### DOCUMENT SEGMENT

+--

Joint 56th Annual North-Central/ 71st Annual Southeastern Section Meeting - 2022

Paper No. 40-1
Presentation Time: 1:30 PM

THE PALEOPATHOLOGICAL RECORD OF NON-AVIAN DINOSAURS: IMPLICATIONS OF THE DISTRIBUTION OF DISEASE AND INCIDENCE OF INJURY THROUGHOUT THE MESOZOIC


HECKERT, Andrew1, CARRANO, Matthew2, HOWELL, Logan S.1, ORE, Zachary1 and SCHNEIDER, Katie E.3, (1)Department of Geological & Environmental Sciences, Appalachian State University, ASU Box 32067, Boone, NC 28608, (2)Department of Paleobiology, Smithsonian Institution, Department of Paleobiology, Washington, NC 20013-7012, (3)Geological & Environmental Sciences, 572 Rivers St, Rankin Science West, Appalachian State University, Boone, NC 28608-2067; Department of Geological & Environmental Sciences, Appalachian State University, ASU Box 32067, Boone, NC 28608

As the fossil record of injuries and/or diseases, paleopathologies are one of the most direct insights into dinosaur paleobiology. In spite of the vagaries of vertebrate fossil taphonomy and the restriction that diseases must be recorded on hard parts, there are more than 400 reports of paleopathological dinosaur body fossils in the peer-reviewed literature. Many more are known from anecdotal evidence, abstracts, and unpublished datasets. We have synthesized the peer-reviewed literature of the dinosaurian paleopathological record (DPR) paleogeographically (by continent), chronologically (Late Triassic, Early, Middle, and Late Jurassic; Early and Late Cretaceous), across five major clades (Theropoda, Sauropodomorpha, Thyreophora, Marginocephalia, and Ornithopoda), and over five orders of magnitude of body mass (1–10 kg, 10s kg, 100s kg, 1000s kg, 10,000+ kg). We broadly divided paleopathologies into injuries (e.g., broken bones) or diseases (e.g., arthritis) with the caveat that many infectious diseases (e.g., osteomyelitis) may be caused by injuries that may not be preserved. Our null hypothesis was that pathologies should be evenly distributed across Dinosauria chronologically, geographically, and taxonomically.

+--

### SUPPLIED DATA
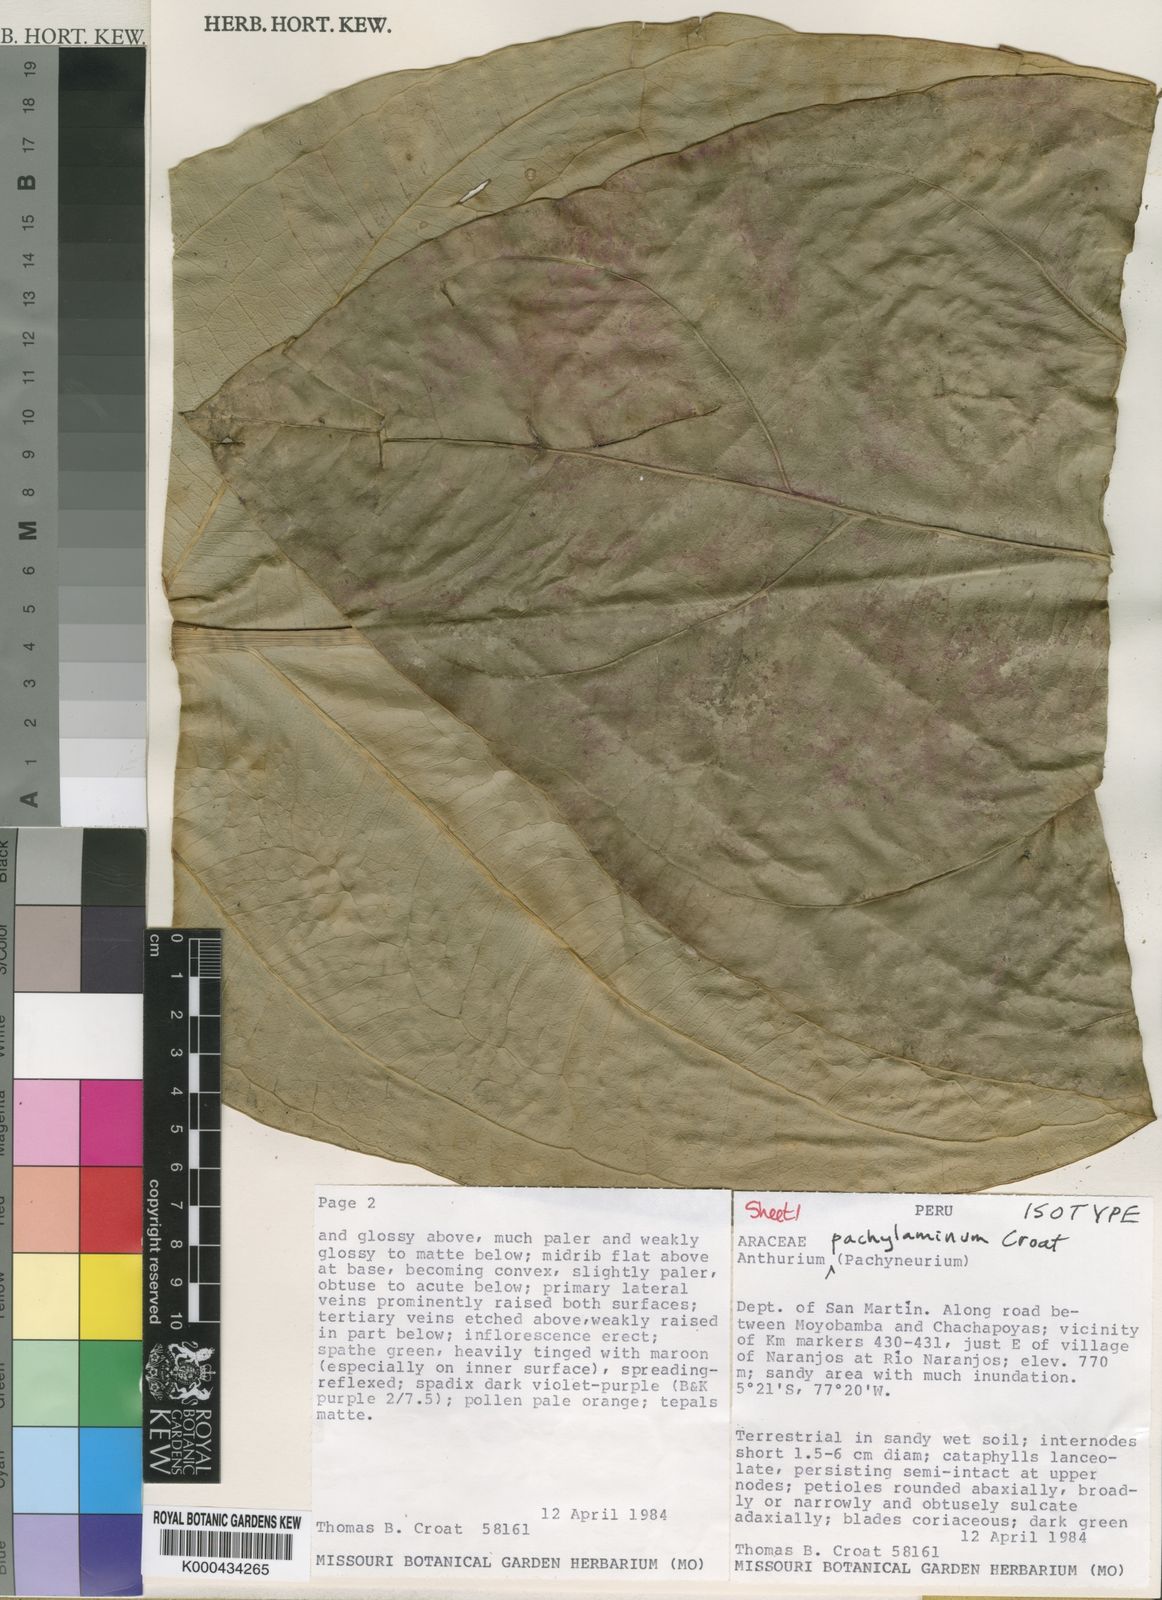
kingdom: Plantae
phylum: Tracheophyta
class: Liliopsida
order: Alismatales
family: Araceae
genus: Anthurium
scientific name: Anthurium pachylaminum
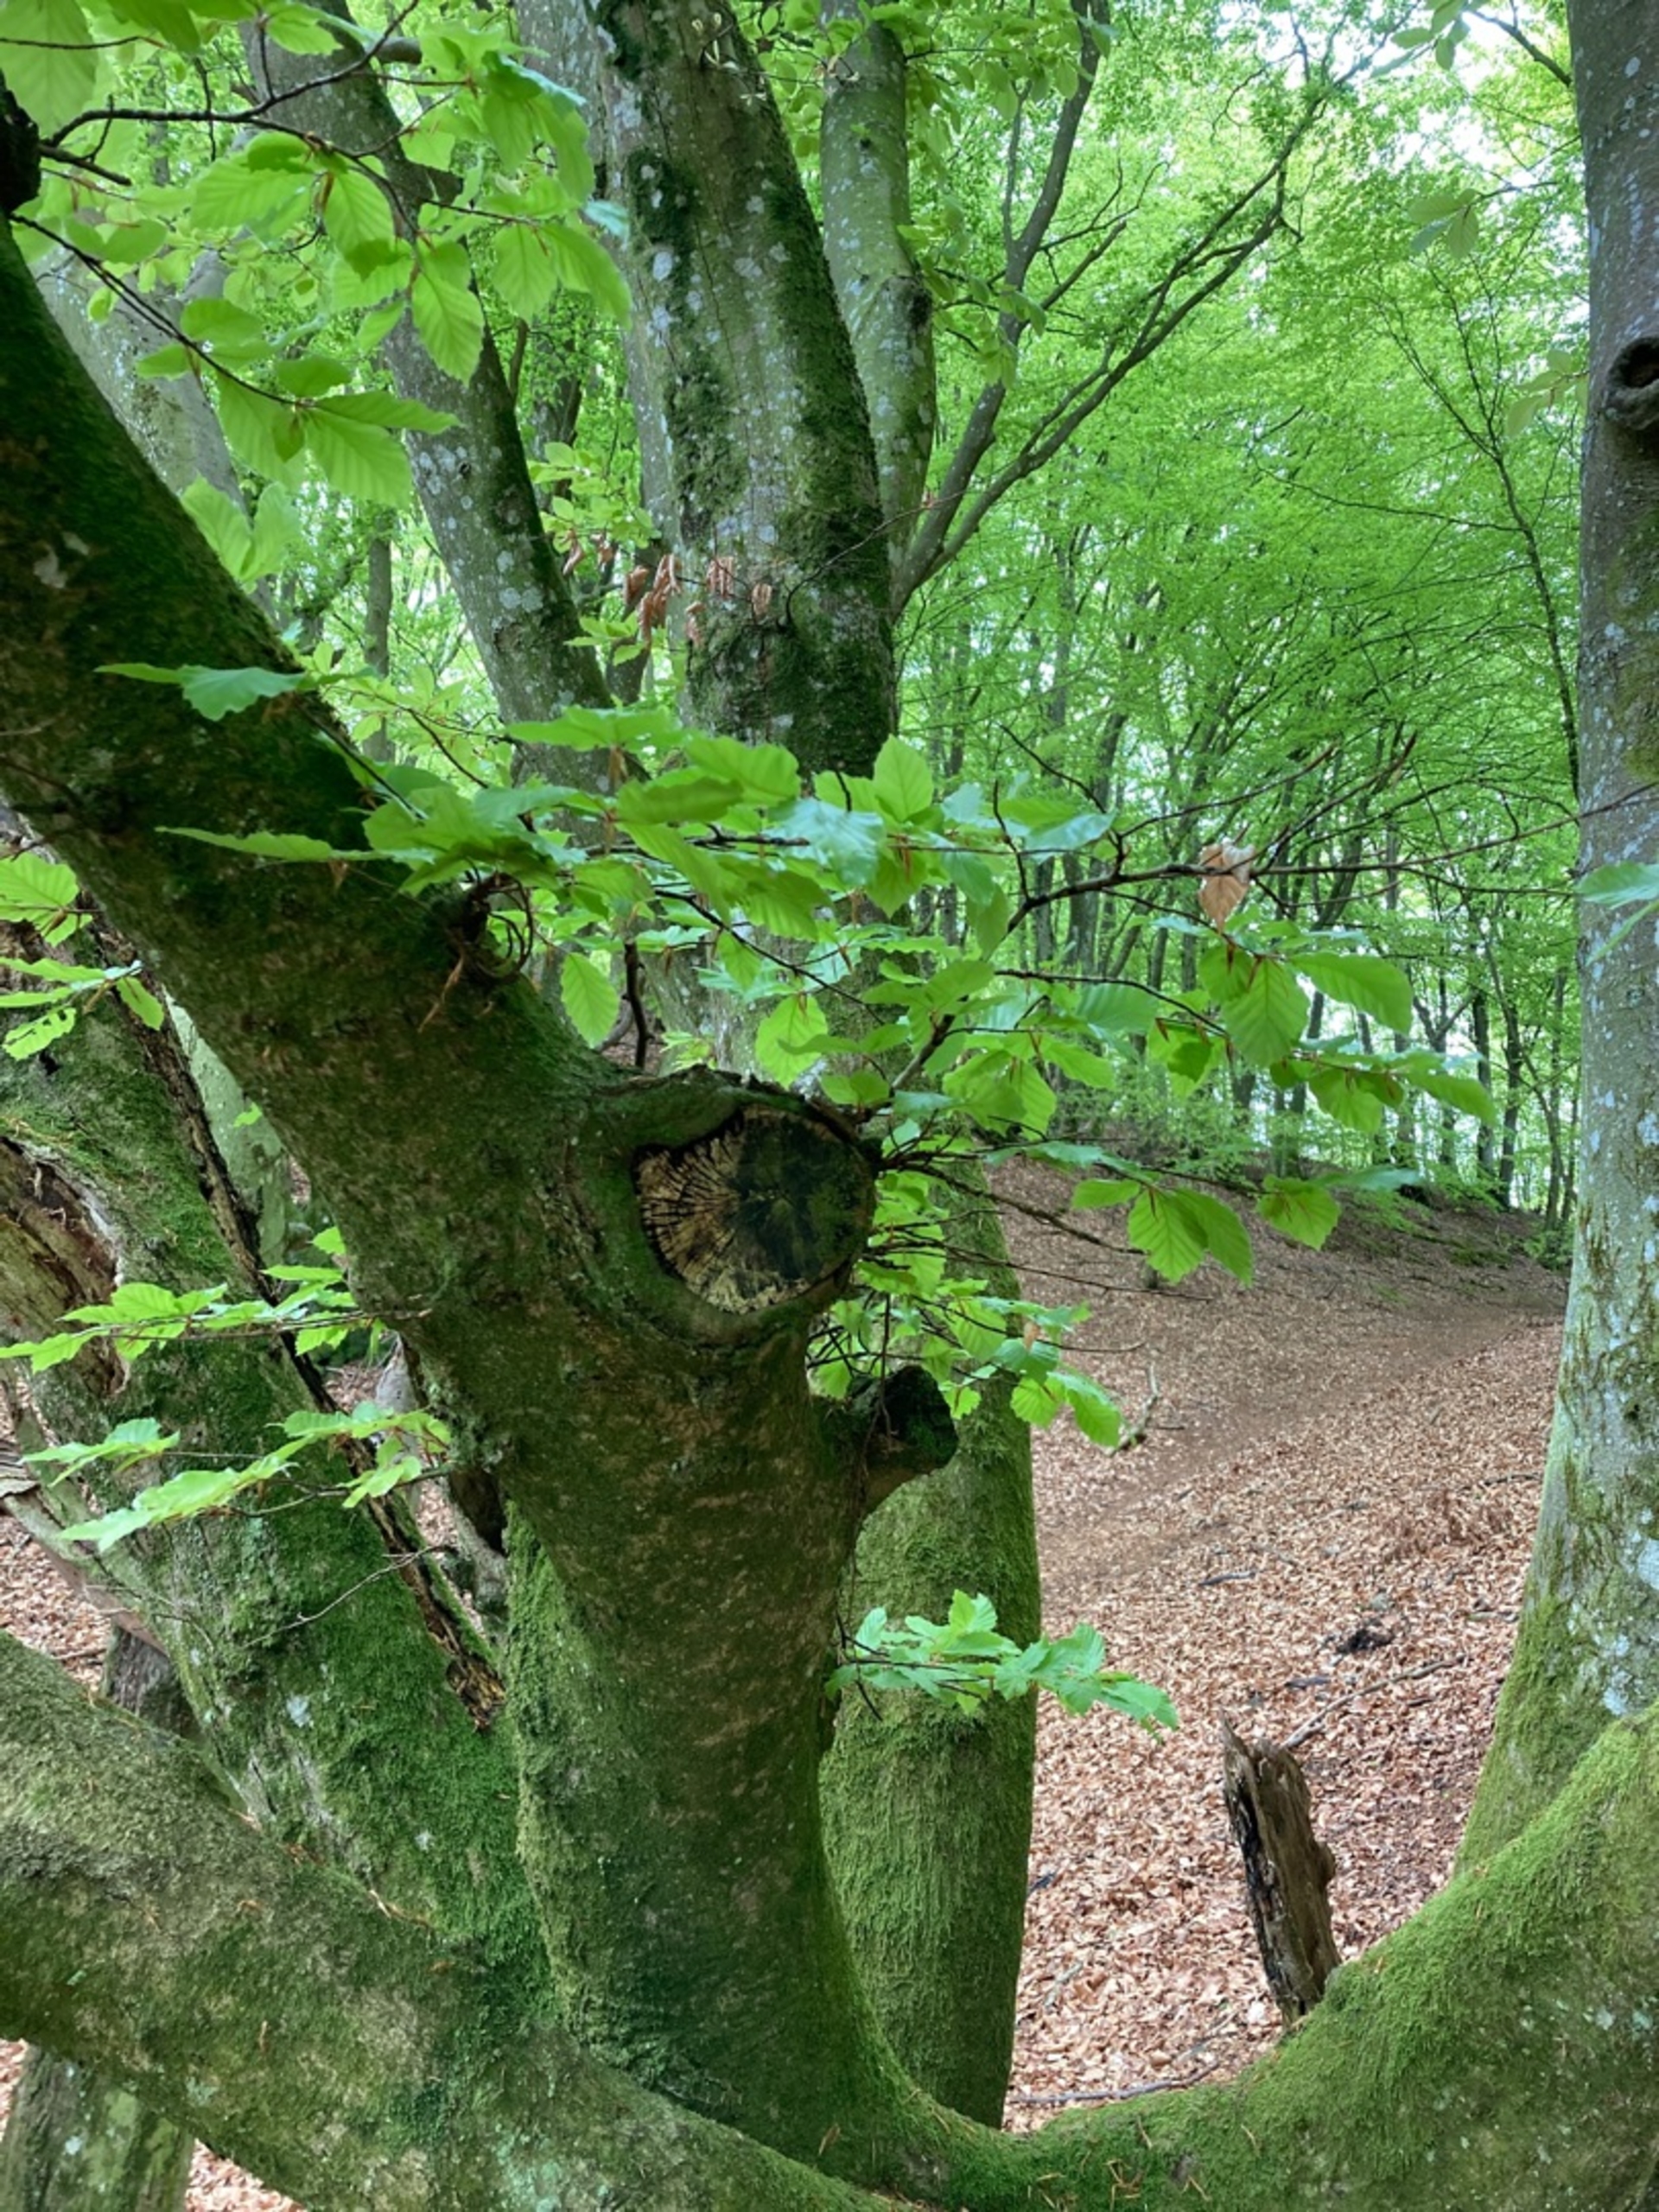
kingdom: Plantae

+--

### REQUIRED WORK
(1) How many reports of paleopathological dinosaur body fossils does the dinosaur paleopathology abstract say appear in the peer-reviewed literature?
(2) Resume the dinosaur paleopathology abstract right after its statement of the null hypothesis.

### ANSWERS FOR THIS EXERCISE
(1) More than 400.

(2)
The DPR is strongly biased toward North America (>80% of occurrences; almost all others are Eurasian), so it essentially mirrors the North American dinosaur record, with extensive evidence of pathology in the Late Cretaceous and, to a lesser extent, the Late Jurassic, with rare other occurrences. Essentially all (95%+) pathologies occurred in individuals with body masses ≥ 1000 kg. It is difficult to normalize the DPR for the “monograph effect,” due to large, focused studies on paleopathologies in hadrosaurs, ceratopsians, and large theropods. The DPR supports hypotheses regarding dinosaur behavior, namely that taxa that engaged in predatory (theropod) or other antagonistic (ceratopsian) activities are more likely to bear presacral injuries (or a combination of injuries and diseases) than are more docile animals, such as ornithopods, thyreophorans and sauropodomorphs. One challenge to interpreting the DPR is the lack of similarly broad analyses of pathologies in extant wild populations, which hampers our ability to develop hypotheses for expected rates of incidence in fossil taxa.